[TEXT UNDER STUDY — start]

On reflection, the marks I assigned on the original report when compared to the recorded comments on LCDR Mueller's performance and my recollection of the officer's performance were harsher than required.   Therefore, I wish to change the marks to more accurately represent the performance of the officer ․

J.A. 45.   The Navy honored Weiss' request to waive the deadline and filed Weiss' supplemental report and cover letter in Mueller's personnel record, alongside the original fitness report.

Mueller next petitioned the Board for Correction of Naval Records (BCNR) to remove the original fitness report from his personnel record and to replace it with the supplemental report, pursuant to the Board's statutory authority “to correct an error or remove an injustice.”  10 U.S.C. § 1552(a)(1).   Mueller argued that the original fitness report “did not fairly reflect a substantially accurate, complete and fair portrayal of [his] performance during the [covered] period.”   J.A. 35.   Although Mueller acknowledged that both the original and supplemental reports were in his personnel record, he contended that “this practice leaves a record that a board member could, and probably would, construe as a flaw in [his] record,” and that the promotion board “would likely surmise from their own experience that the change was at [his] request and even if [the board] did not view [his] prior report, that the prior entry was negative.”   J.A. 37.

On October 18, 2002, the Navy Personnel Command issued an advisory opinion to the BCNR. The opinion noted that the Navy “make[s] provisions for the submission of supplementary material concerning fitness reports so reporting senior[s] may clarify, amend, or correct a report already on file, not replace [it].   The reporting senior has submitted and we have accepted and filed the revised report.”   J.A. 49.   The opinion also stated that “the petitioner has requested the replacement of his fitness report to enhance his opportunities for promotion.   We do not support changes of record to improve [an] officer's opportunity for promotion or career enhancement.”   Id. The opinion concluded that Mueller did “not prove the [original fitness report] to be unjust or in error,” id., and recommended that Mueller's “record remain unchanged,” J.A. 50.

[TEXT UNDER STUDY — finish]
[RECORDS SHOWN — start]

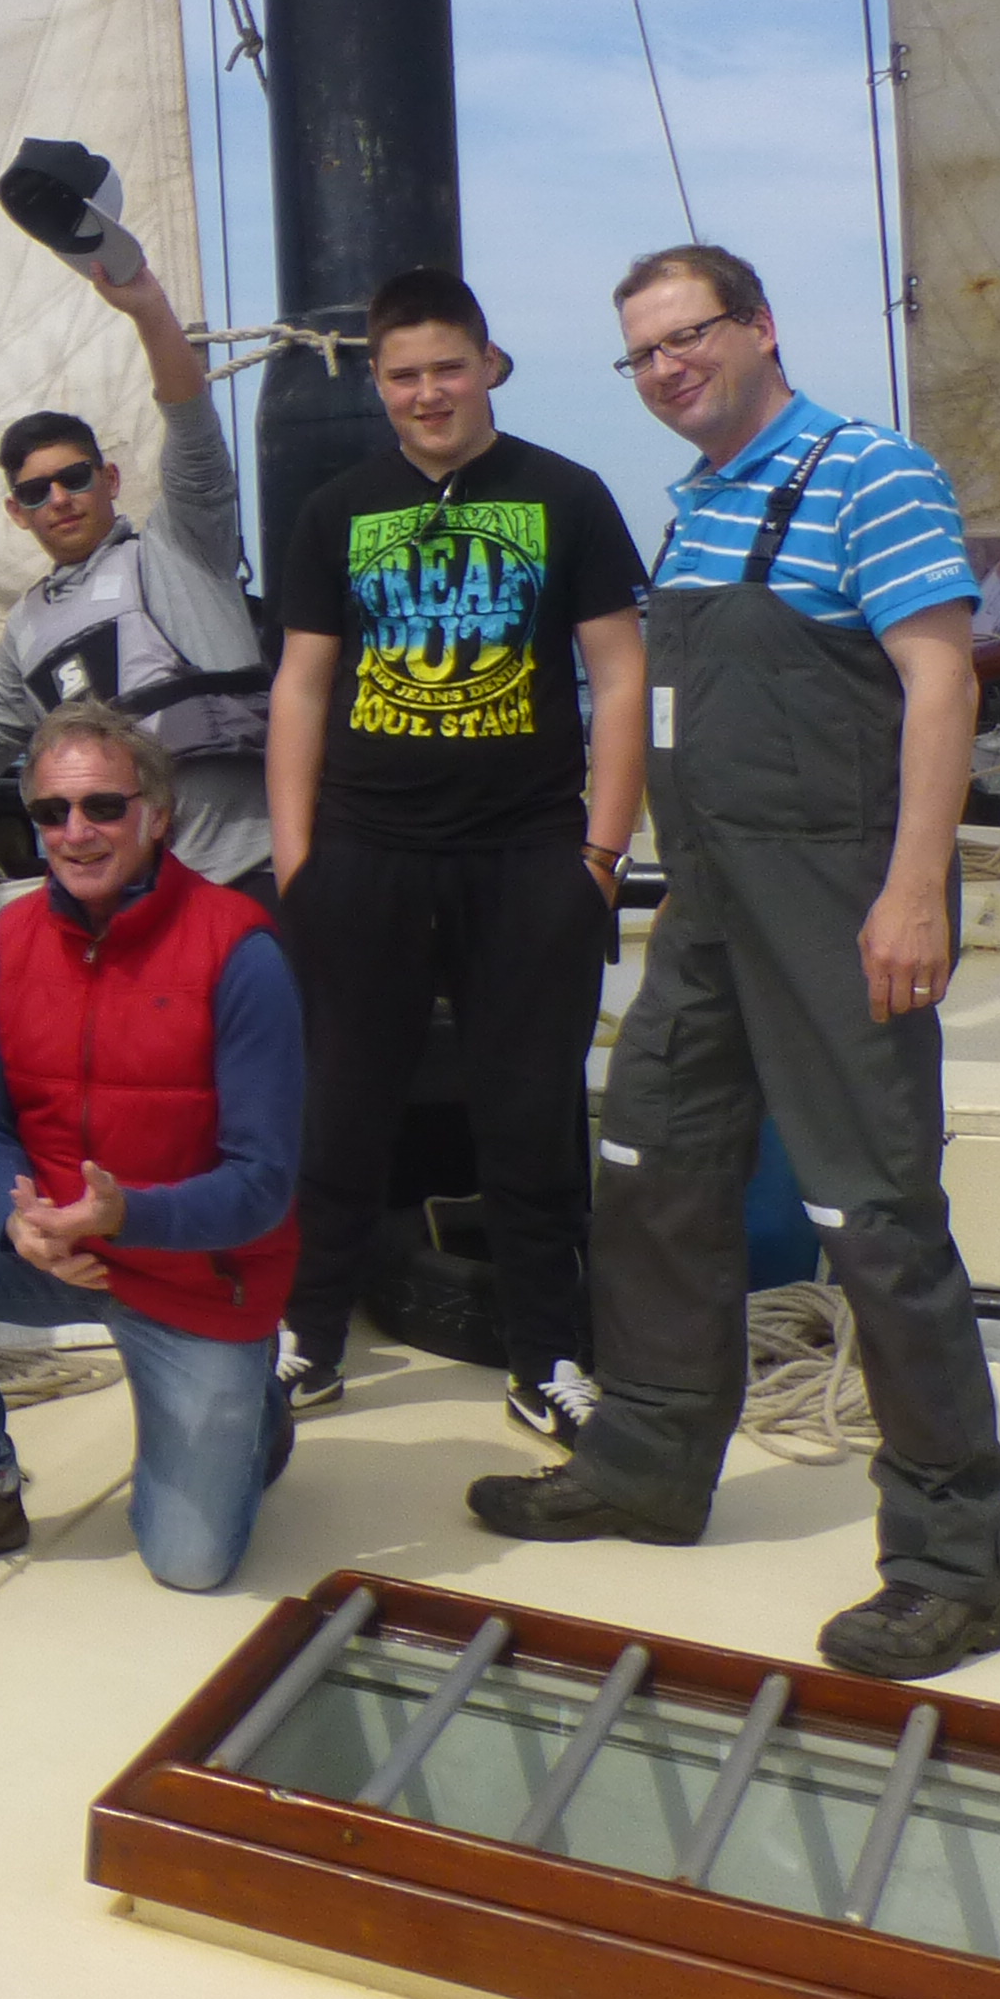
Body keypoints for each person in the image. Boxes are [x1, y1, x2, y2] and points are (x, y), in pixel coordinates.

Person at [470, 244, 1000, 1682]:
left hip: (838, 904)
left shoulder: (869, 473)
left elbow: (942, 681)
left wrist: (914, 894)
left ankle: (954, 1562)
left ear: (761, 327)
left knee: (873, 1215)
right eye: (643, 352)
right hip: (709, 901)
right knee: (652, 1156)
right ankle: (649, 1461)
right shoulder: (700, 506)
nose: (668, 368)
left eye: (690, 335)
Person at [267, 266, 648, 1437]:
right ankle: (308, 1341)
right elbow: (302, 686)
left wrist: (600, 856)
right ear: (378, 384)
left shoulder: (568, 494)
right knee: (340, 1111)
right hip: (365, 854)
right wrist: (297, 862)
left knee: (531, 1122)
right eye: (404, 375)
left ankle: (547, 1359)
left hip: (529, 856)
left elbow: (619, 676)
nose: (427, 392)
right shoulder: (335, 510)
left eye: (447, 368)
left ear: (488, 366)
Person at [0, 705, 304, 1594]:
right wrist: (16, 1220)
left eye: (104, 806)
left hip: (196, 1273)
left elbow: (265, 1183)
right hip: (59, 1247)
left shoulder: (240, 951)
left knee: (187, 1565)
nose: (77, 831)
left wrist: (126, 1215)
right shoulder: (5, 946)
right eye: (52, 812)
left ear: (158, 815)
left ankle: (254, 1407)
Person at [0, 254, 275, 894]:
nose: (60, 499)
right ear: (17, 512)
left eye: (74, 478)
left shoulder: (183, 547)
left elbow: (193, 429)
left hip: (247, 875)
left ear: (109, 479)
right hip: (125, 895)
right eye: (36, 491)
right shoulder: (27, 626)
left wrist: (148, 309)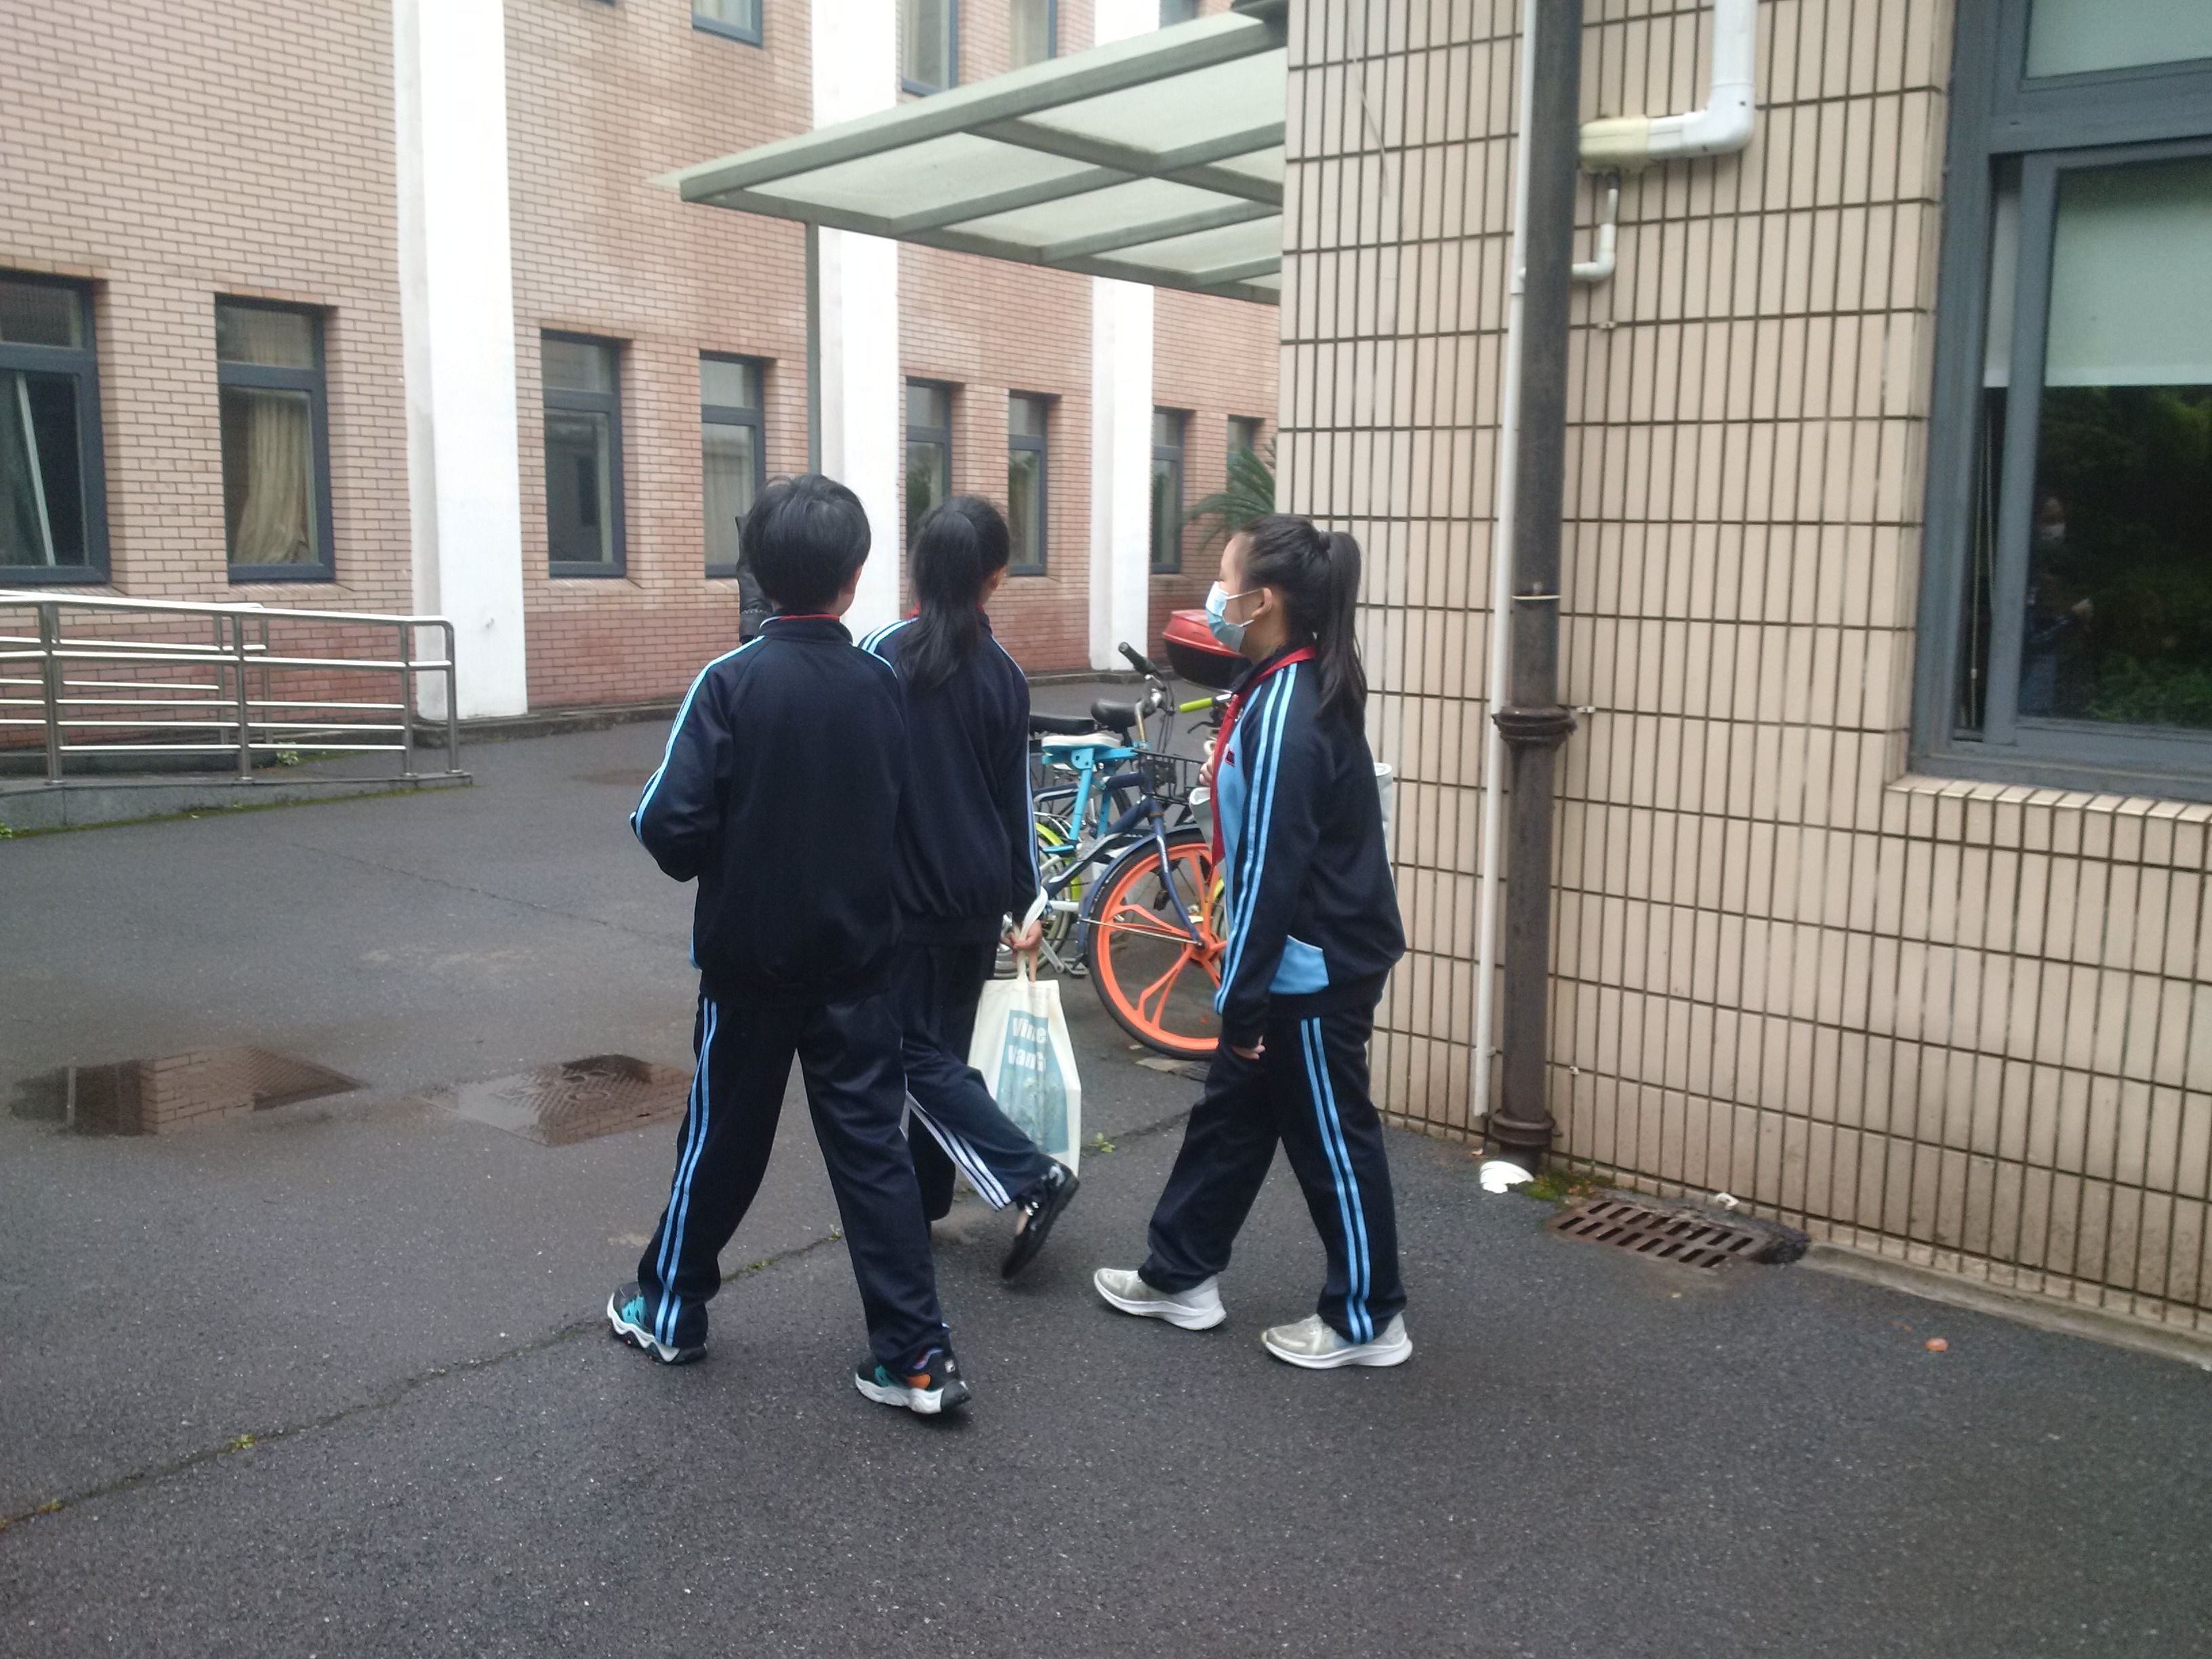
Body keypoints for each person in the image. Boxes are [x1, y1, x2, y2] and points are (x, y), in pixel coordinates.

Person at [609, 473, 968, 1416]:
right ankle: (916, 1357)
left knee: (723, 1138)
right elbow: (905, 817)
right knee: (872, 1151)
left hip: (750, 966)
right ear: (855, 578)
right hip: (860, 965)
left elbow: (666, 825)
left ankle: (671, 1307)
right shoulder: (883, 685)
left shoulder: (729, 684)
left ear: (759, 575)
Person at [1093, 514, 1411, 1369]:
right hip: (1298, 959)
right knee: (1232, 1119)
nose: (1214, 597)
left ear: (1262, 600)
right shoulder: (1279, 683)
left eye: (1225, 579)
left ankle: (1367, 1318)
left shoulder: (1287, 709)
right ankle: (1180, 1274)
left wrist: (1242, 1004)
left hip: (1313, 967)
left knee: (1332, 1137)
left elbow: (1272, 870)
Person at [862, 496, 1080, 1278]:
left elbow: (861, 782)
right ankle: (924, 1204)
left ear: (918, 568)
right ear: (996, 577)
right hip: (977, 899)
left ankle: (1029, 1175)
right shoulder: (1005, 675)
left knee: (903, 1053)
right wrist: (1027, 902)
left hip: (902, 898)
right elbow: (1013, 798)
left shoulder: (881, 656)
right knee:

[RECORDS SHOWN — finish]

* [EXERCISE DESCRIPTION]:
Reproduce the full passage on Mueller's fitness report word for word, with nothing left out or changed.

* [SOLUTION TO THIS PROBLEM]:
On reflection, the marks I assigned on the original report when compared to the recorded comments on LCDR Mueller's performance and my recollection of the officer's performance were harsher than required.   Therefore, I wish to change the marks to more accurately represent the performance of the officer ․

J.A. 45.   The Navy honored Weiss' request to waive the deadline and filed Weiss' supplemental report and cover letter in Mueller's personnel record, alongside the original fitness report.

Mueller next petitioned the Board for Correction of Naval Records (BCNR) to remove the original fitness report from his personnel record and to replace it with the supplemental report, pursuant to the Board's statutory authority “to correct an error or remove an injustice.”  10 U.S.C. § 1552(a)(1).   Mueller argued that the original fitness report “did not fairly reflect a substantially accurate, complete and fair portrayal of [his] performance during the [covered] period.”   J.A. 35.   Although Mueller acknowledged that both the original and supplemental reports were in his personnel record, he contended that “this practice leaves a record that a board member could, and probably would, construe as a flaw in [his] record,” and that the promotion board “would likely surmise from their own experience that the change was at [his] request and even if [the board] did not view [his] prior report, that the prior entry was negative.”   J.A. 37.

On October 18, 2002, the Navy Personnel Command issued an advisory opinion to the BCNR. The opinion noted that the Navy “make[s] provisions for the submission of supplementary material concerning fitness reports so reporting senior[s] may clarify, amend, or correct a report already on file, not replace [it].   The reporting senior has submitted and we have accepted and filed the revised report.”   J.A. 49.   The opinion also stated that “the petitioner has requested the replacement of his fitness report to enhance his opportunities for promotion.   We do not support changes of record to improve [an] officer's opportunity for promotion or career enhancement.”   Id. The opinion concluded that Mueller did “not prove the [original fitness report] to be unjust or in error,” id., and recommended that Mueller's “record remain unchanged,” J.A. 50.